**Instructions for the task:**
Begin at the line containing "每袋相当于饮片量(克), 白头翁: 12 -> 10" in the entries below and end at the line containing "每1克颗粒相当于饮片量(克), 白芍: 4.5 -> 5"; transcribe that range exactly and nothing outside it.

**Source data:**
§
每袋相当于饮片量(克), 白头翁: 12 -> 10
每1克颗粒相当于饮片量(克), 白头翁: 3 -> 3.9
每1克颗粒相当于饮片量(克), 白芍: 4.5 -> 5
§
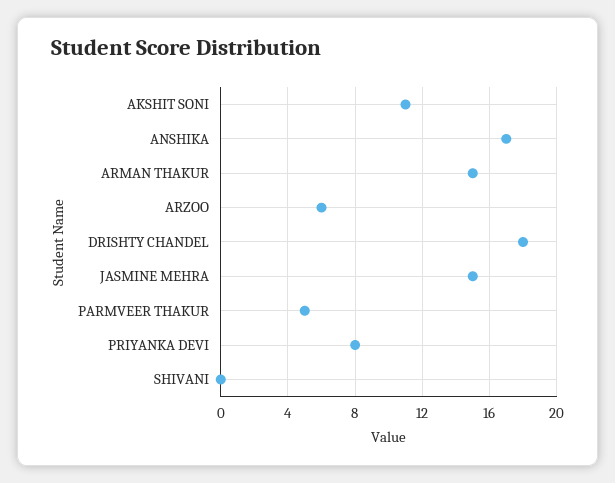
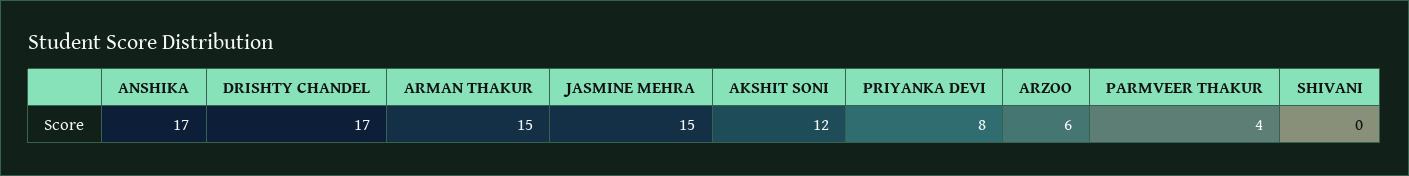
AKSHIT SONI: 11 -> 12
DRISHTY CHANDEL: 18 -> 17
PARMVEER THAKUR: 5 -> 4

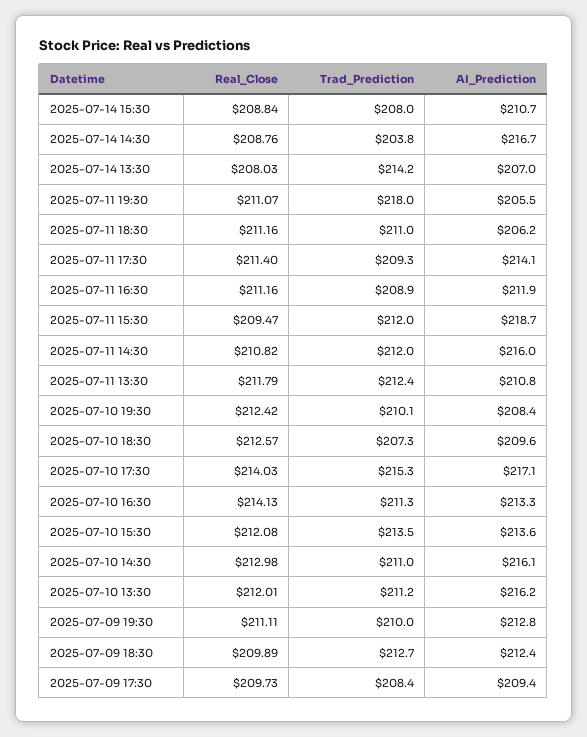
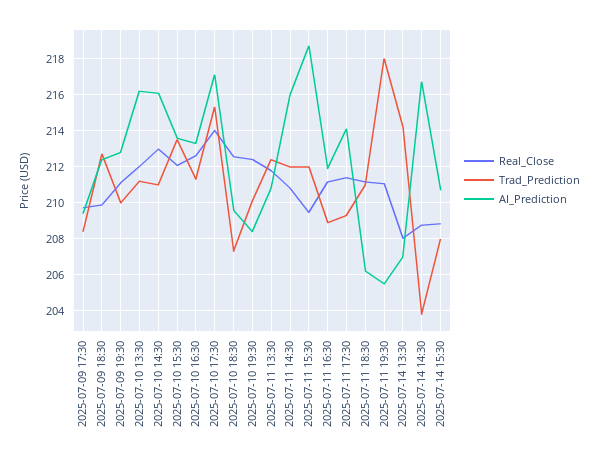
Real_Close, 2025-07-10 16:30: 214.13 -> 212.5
§
**Task result:**
每袋相当于饮片量(克), 白头翁: 12 -> 10
每1克颗粒相当于饮片量(克), 白头翁: 3 -> 3.9
每1克颗粒相当于饮片量(克), 白芍: 4.5 -> 5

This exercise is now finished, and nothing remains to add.